Я отвернулся, сглотнул и ответил приглушённым голосом:

— Не могу остаться — домой надо. Понимаешь, здесь чувствую себя в гостях. Ты уже в порядке, так что я завтра к себе.

И, не оборачиваясь, торопливо вышел из Пашкиной спальни.

Паша

Тимур вышел, а я так и остался сидеть на поднятых подушках. Спать расхотелось.

«Он завтра уедет, и я опять останусь один. До Нового года ещё неделя. Как её одному протянуть? Я уже привык, что он всё время рядом. Почему он не хочет остаться? Бля-яя! Он же гей! Вот это номер! В жизни бы не подумал! Хотя какая разница, кто есть кто? Просто никогда про него так не думал, был уверен, что он нормальный, ну, то есть натурал.

Интересно, что там за парень у него, гей, бля, натуральный который? Ха! Чёт он, по-моему, гонит. Как такое может быть вообще? Люблю, говорит. Мне как-то неприятно было про это «люблю» слышать. Хрен знает, вроде мне-то должно быть всё равно. Мы же по-любому друзья. Но неприятно, что кто-то ему так сильно дорог. А я вроде как побоку — с боку припёка. А что? Вот наладится у них любовь их, и перестанет со мной общаться. Когда ему будет? Может, и будем изредка созваниваться. А я уже к нему привык. Обидно. Наверное, сидит сейчас, думает про того придурка, скучает. А я тут один с ногой маюсь. Ой, кристалл же, забыл опять. А вот не буду его брать, пусть болит. Скажу, что не помогло. Ушиб у меня сильный, может, даже дома придётся остаться. Пусть тогда попробует уехать. Сука, обидно-то как! Иди нахуй, люби, хоть залюбись там… в доску. Не помру без тебя. Просто так он его любит! «Я его просто люблю, потому что не могу не любить. Потому что он говнюк!» Ну и пиздец с вами… люби своего говнюка хитрожопого. Он, может, специально притворяется, помучить тебя хочет. Чё ему, раз говнюк!»
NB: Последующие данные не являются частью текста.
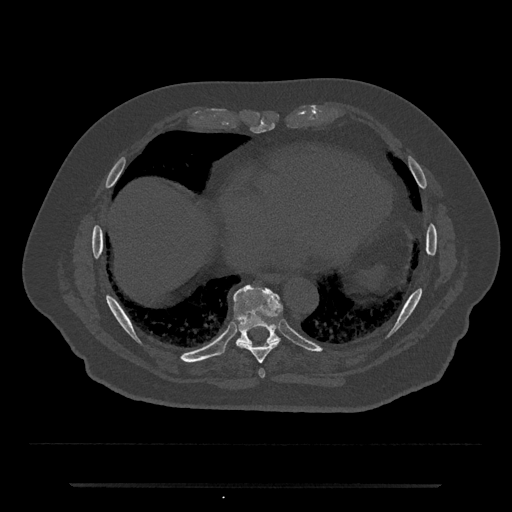
CT including the spine, one axial slice; slice 785 of 797 in the series (ordered by position); reconstruction kernel Br40s/3; bone window (W 1800 / L 400 HU); 0.5 mm slice thickness; 512 × 512 image matrix, field of view 434 × 434 mm. Male patient, age 80 years. From the clinical record (not read from this slice): primary cancer: prostate; vertebrae with lytic lesions (as recorded): L1, T11.
Outlined on this slice (semi-automatic segmentation, software-assisted and operator-edited):
- T8 vertebra: bounding box (x1, y1, x2, y2) in pixels: (237, 325, 279, 364)
- T9 vertebra: (220, 285, 282, 354)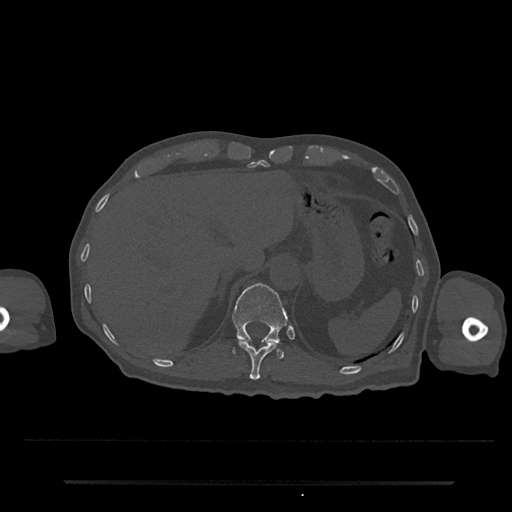
CT including the spine, one axial slice. Position 225 of 797 along the scan axis. 120 kVp. Bone window (W 1800 / L 400 HU). 0.5 mm slice thickness. 512 × 512 image matrix, field of view 427 × 427 mm. Patient: male, 74 years. Case-level facts recorded for this patient, not image findings: primary cancer: prostate.
Annotated regions visible in this slice (semi-automatically segmented with operator editing):
- T11 vertebra: bounding box [x1, y1, x2, y2] px = [237, 339, 278, 380]
- T12 vertebra: [232, 283, 288, 359]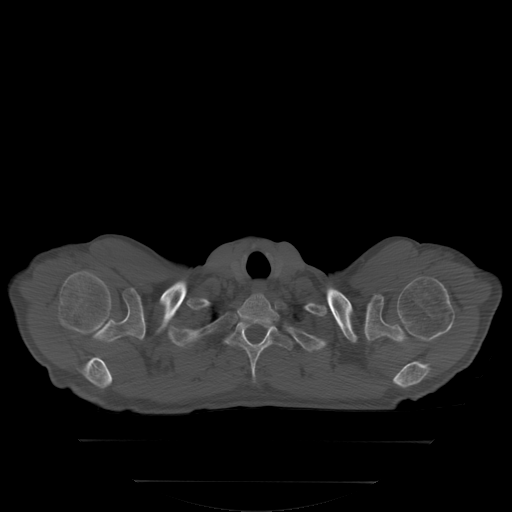
CT including the spine, one axial slice; position 290 of 350 along the scan axis; bone window (W 1800 / L 400 HU); 2.5 mm slice thickness; 512 × 512 image matrix, field of view 500 × 500 mm. Male patient, age 58 years. From the clinical record (not read from this slice): primary cancer: prostate; vertebrae with lytic lesions (as recorded): L1.
Outlined on this slice (semi-automatically segmented with operator editing):
- T1 vertebra: box from (x=203, y=319) to (x=293, y=382) px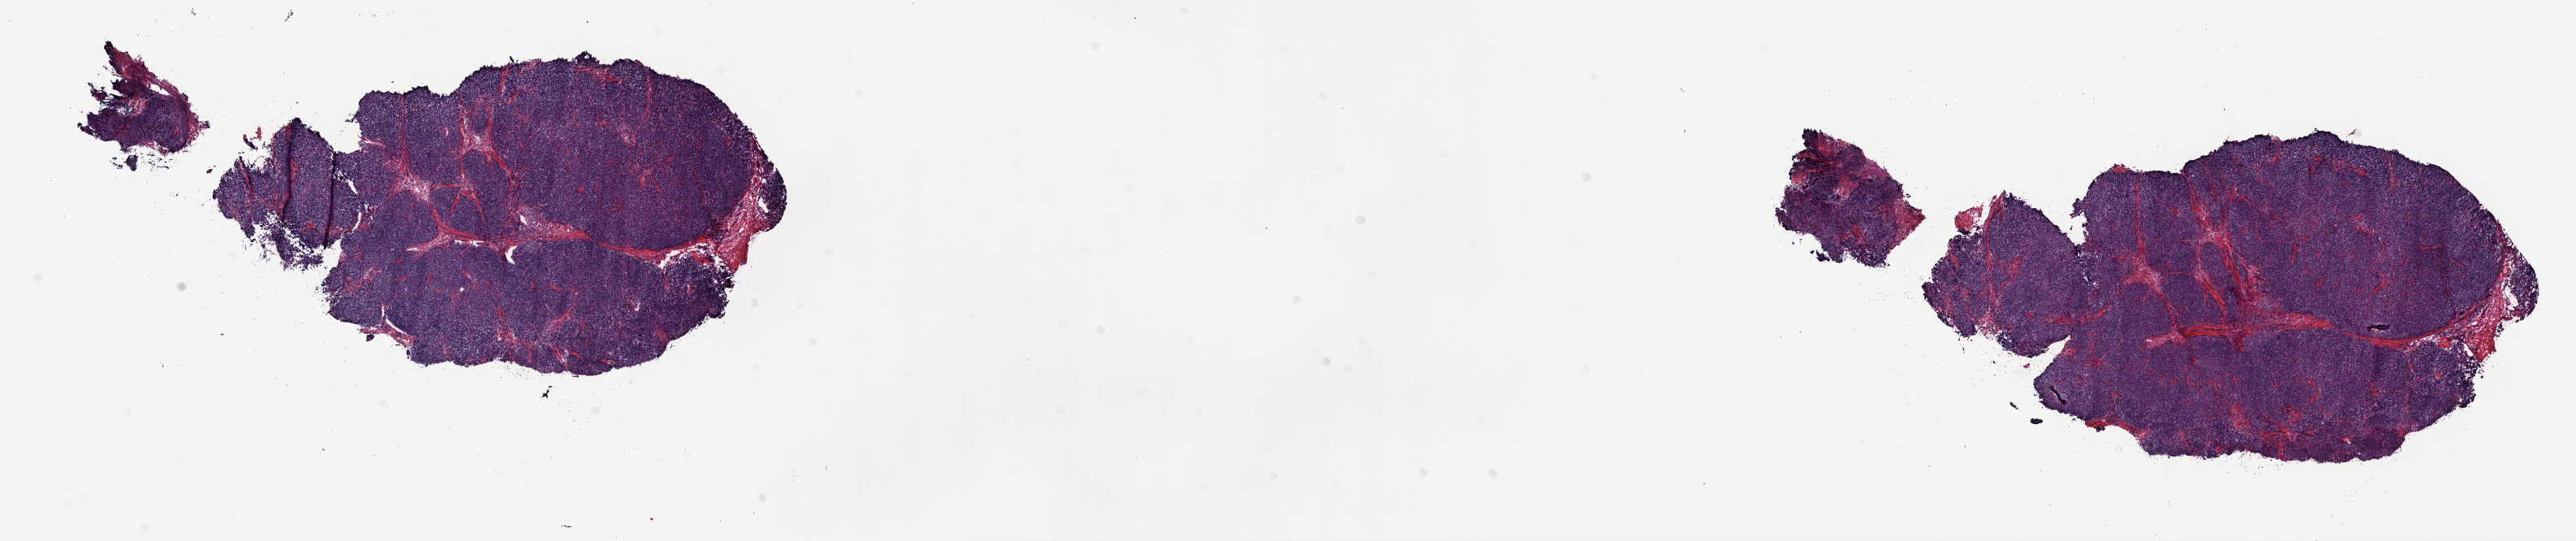
Whole-slide histology image, H&E, shown as a low-resolution overview of the whole scanned area (about 25.7 x 5.4 mm), frozen section from the top of the tissue portion, sample: primary tumour, thymus. Patient: female, age at initial diagnosis 51 years. Slide review estimates, as recorded: tumour cells 85%, tumour nuclei 85%, normal cells 0%, stromal cells 15%, necrosis 0%. Infiltration values recorded for this section: lymphocyte infiltration 2%, monocyte infiltration 1%, neutrophil infiltration 1%.
Histologic diagnosis: Thymoma, type AB, malignant.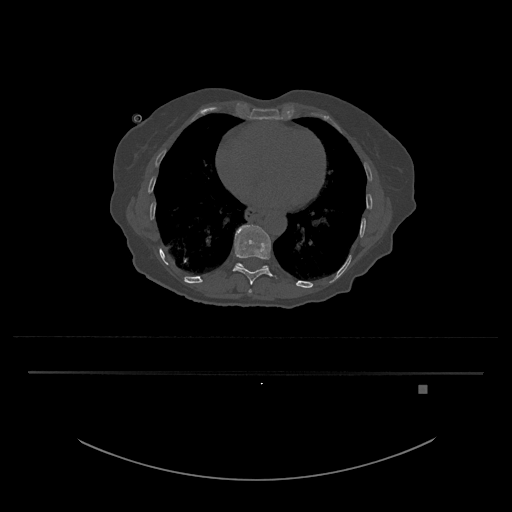
CT including the spine, one axial slice; position 706 of 797 along the scan axis; bone window (W 1800 / L 400 HU); 0.5 mm slice thickness; 512 × 512 image matrix. Female patient, age 57 years. Case-level facts recorded for this patient, not image findings: primary cancer: cervical.
Structures marked on this image (semi-automatically segmented with operator editing):
- T10 vertebra: bounding box (x1, y1, x2, y2) in pixels: (233, 224, 272, 285)
- T11 vertebra: (236, 263, 268, 269)
- T9 vertebra: (249, 289, 252, 293)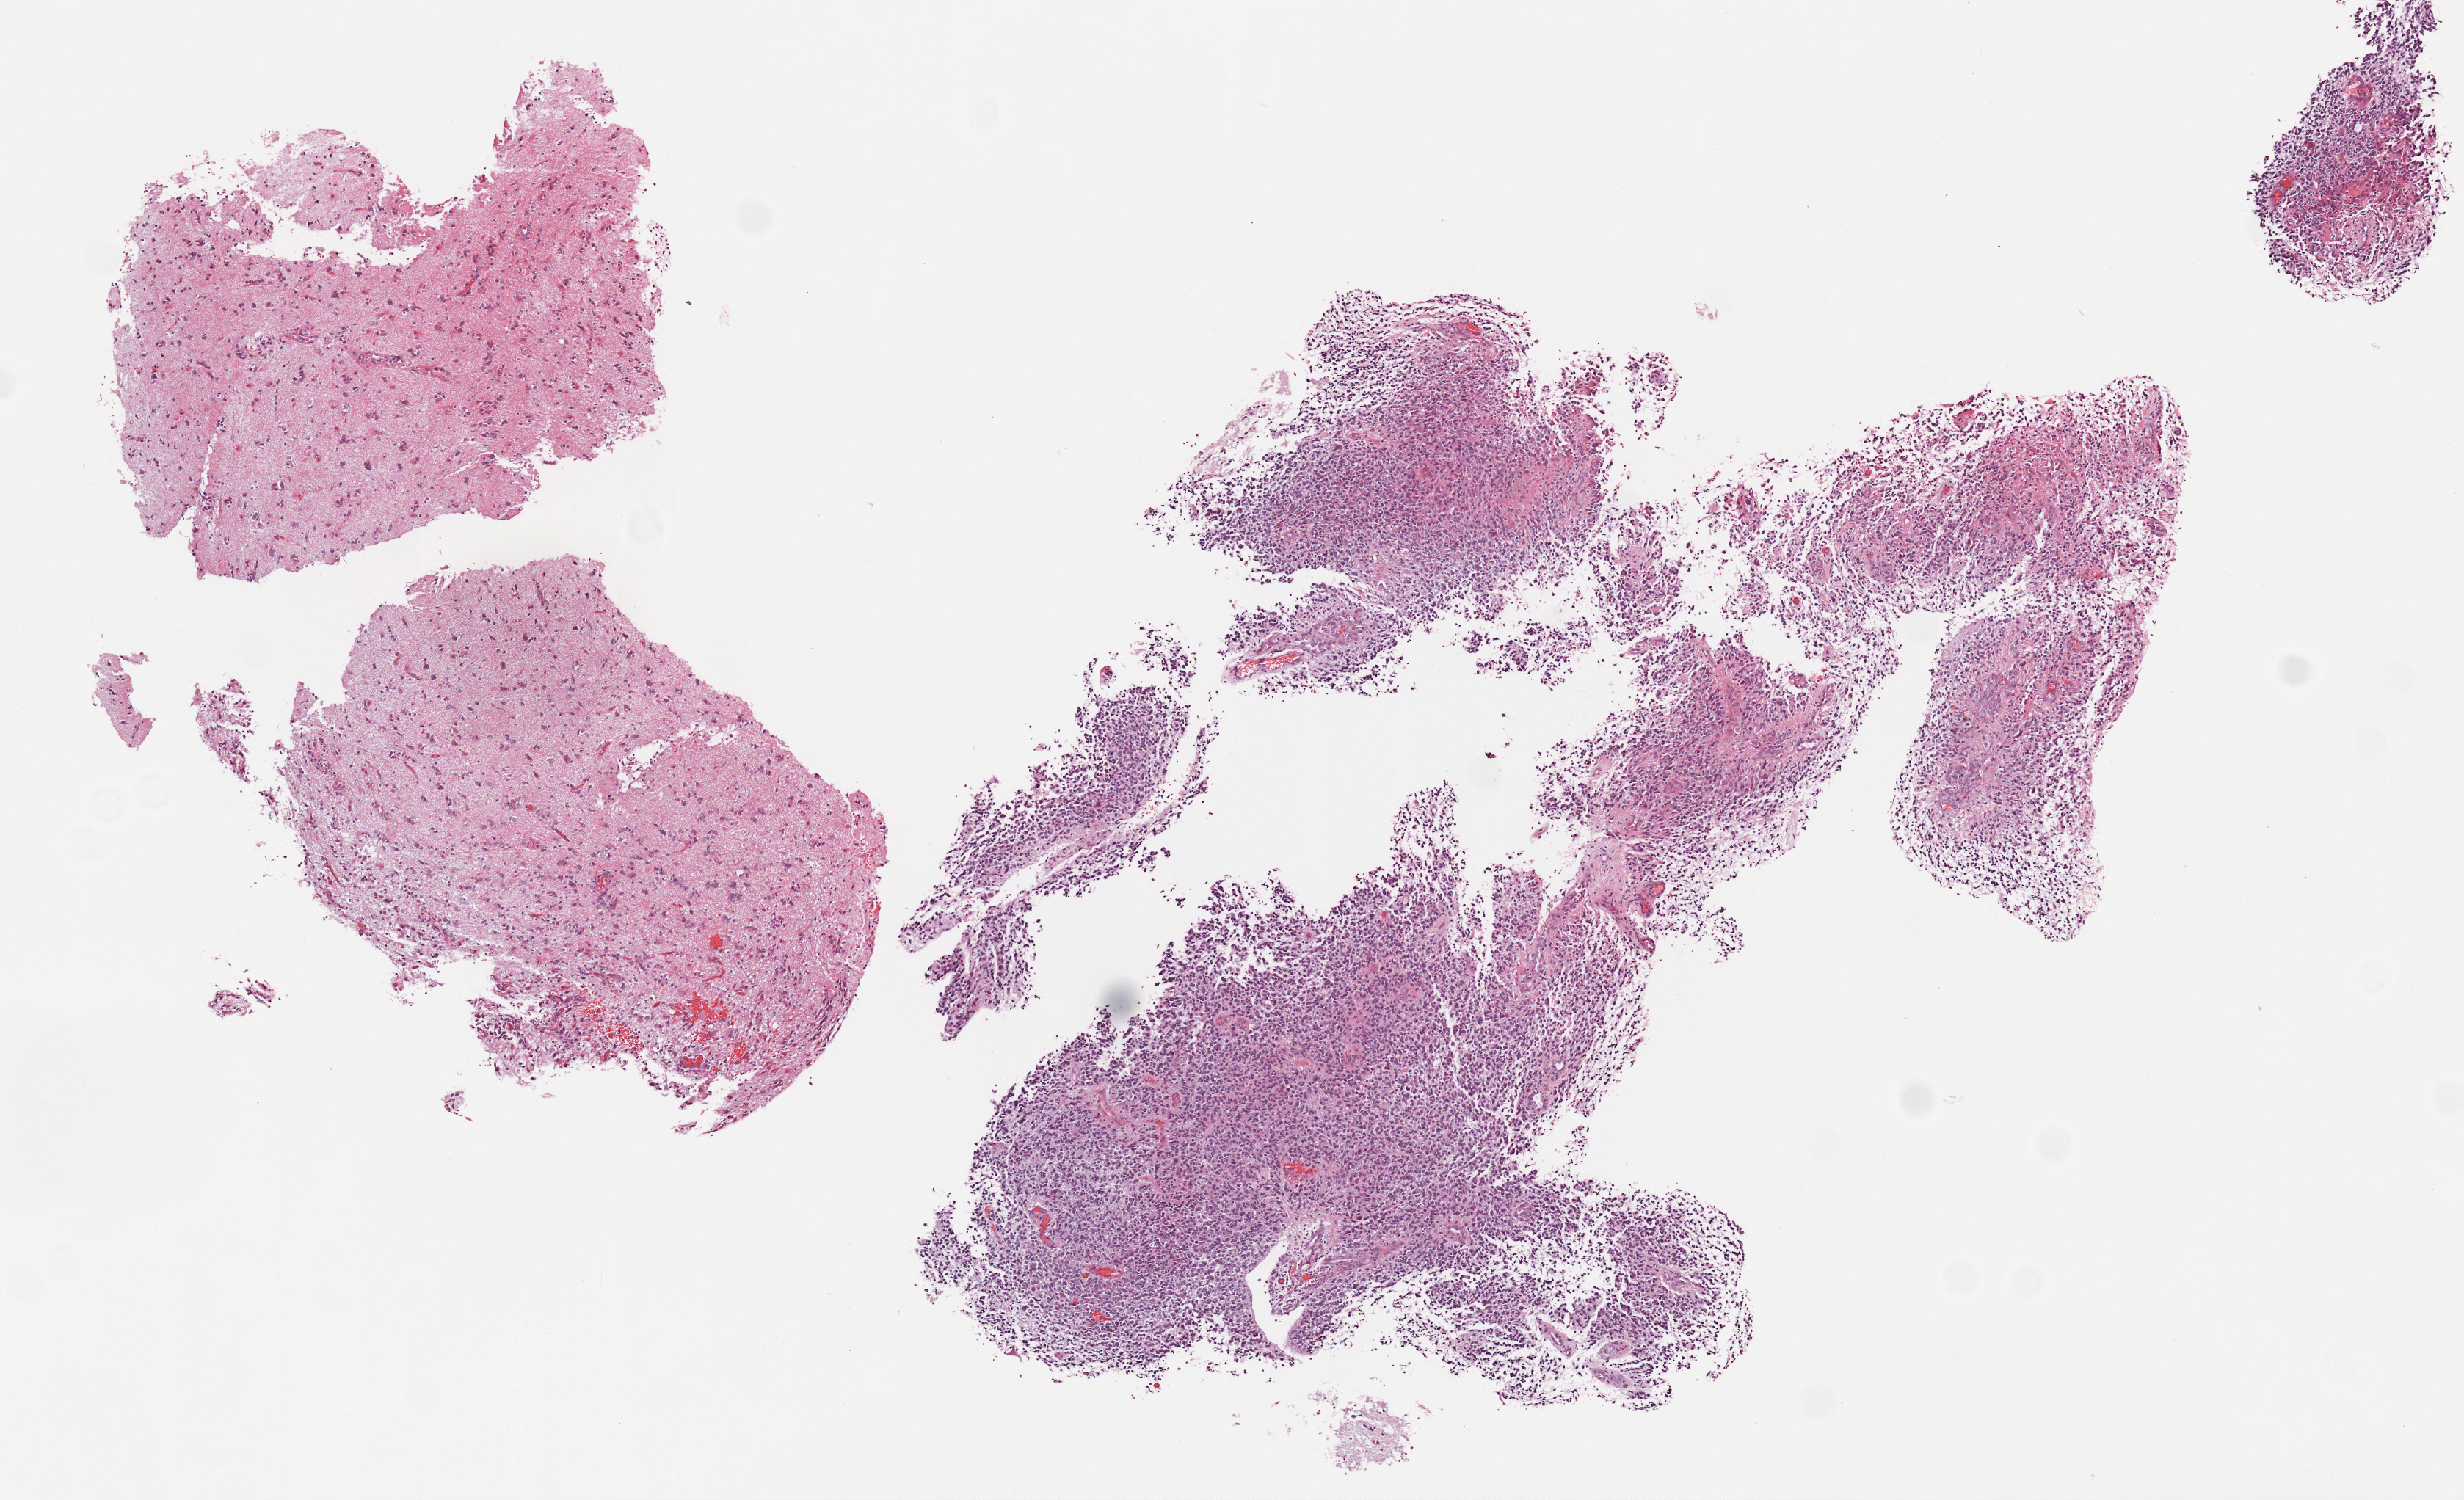
Whole-slide histology image, H&E — shown as a low-resolution overview of the whole scanned area (about 6.8 x 4.1 mm). FFPE section. Brain, primary tumour sample. Patient: female, age at initial diagnosis 60 years. Histologic grade: G3 (poorly differentiated).
Laterality: left. Pathologic diagnosis: Oligodendroglioma, NOS (cerebrum).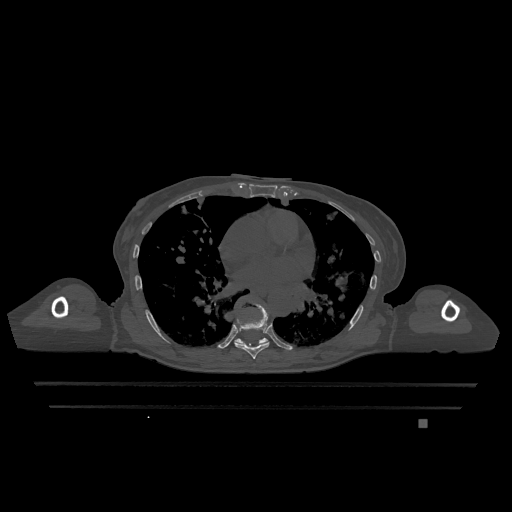
CT including the spine, one axial slice; position 724 of 1317 along the scan axis; bone window (W 1800 / L 400 HU); 0.5 mm slice thickness; 512 × 512 image matrix, field of view 500 × 500 mm. Patient: female, 74 years. From the clinical record (not read from this slice): primary cancer: lung.
Annotated regions visible in this slice (semi-automatically segmented with operator editing):
- T7 vertebra: bounding box (x1, y1, x2, y2) in pixels: (234, 303, 270, 359)
- T9 vertebra: (234, 337, 268, 345)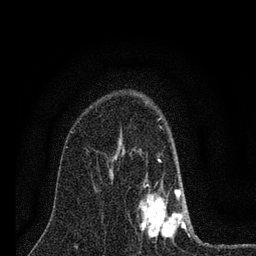
Breast MRI (dynamic contrast-enhanced), one axial slice. Position 48 of 80 along the scan axis. Cropped to one breast. Dynamic contrast-enhanced series, time point 2 of 7 at this slice position (early post-contrast). 3 T. TE 2.2 ms, TR 6 ms. 2 mm slice thickness. 256 × 256 image matrix, field of view 140 × 140 mm. Female patient.
Structures marked on this image (semi-automatically segmented with operator editing):
- enhancing-tissue mask used for the functional tumour volume (all voxels passing the contrast-enhancement thresholds inside the analysis volume; usually the tumour): bounding box (x1, y1, x2, y2) in pixels: (139, 118, 190, 239)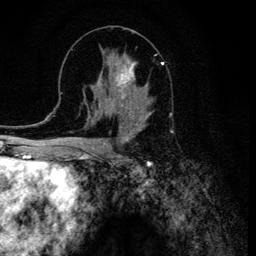
Breast MRI (dynamic contrast-enhanced), one axial slice; slice 59 of 134 in the series (ordered by position); cropped to one breast; dynamic contrast-enhanced series, time point 2 of 6 at this slice position (early post-contrast); 3 T; TE 4.2 ms, TR 8.6 ms; 1.2 mm slice thickness; 256 × 256 image matrix, field of view 160 × 160 mm. Female patient.
Annotated regions visible in this slice (semi-automatic segmentation, software-assisted and operator-edited):
- enhancing-tissue mask used for the functional tumour volume (all voxels passing the contrast-enhancement thresholds inside the analysis volume; usually the tumour): bounding box [x1, y1, x2, y2] px = [106, 55, 151, 120]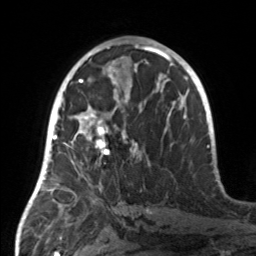
Breast MRI, one axial slice. Slice 76 of 160 in the series (ordered by position). Cropped to one breast. Dynamic contrast-enhanced series, time point 2 of 7 at this slice position (early post-contrast). 3 T. TE 1.7 ms, TR 4.6 ms. 256 × 256 image matrix, field of view 160 × 160 mm. Female patient.
Structures marked on this image (semi-automatically segmented with operator editing):
- enhancing-tissue mask used for the functional tumour volume (all voxels passing the contrast-enhancement thresholds inside the analysis volume; usually the tumour): box from (x=55, y=107) to (x=137, y=177) px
Сидел, бил кулаком по постели и вытирал злоебучие слёзы, которые никак не переставали течь. Я не хотел оставаться один в этой пустой квартире, я не хотел оставаться без Тёмки. Я первый раз в жизни, в моей новой жизни, понял, что не хочу, чтобы он исчезал. И ещё хотел убить его говнюка. Я его ненавидел! Ненавидел его за то, что мой Тёмка любил его, а не меня. И не знал, что мне делать.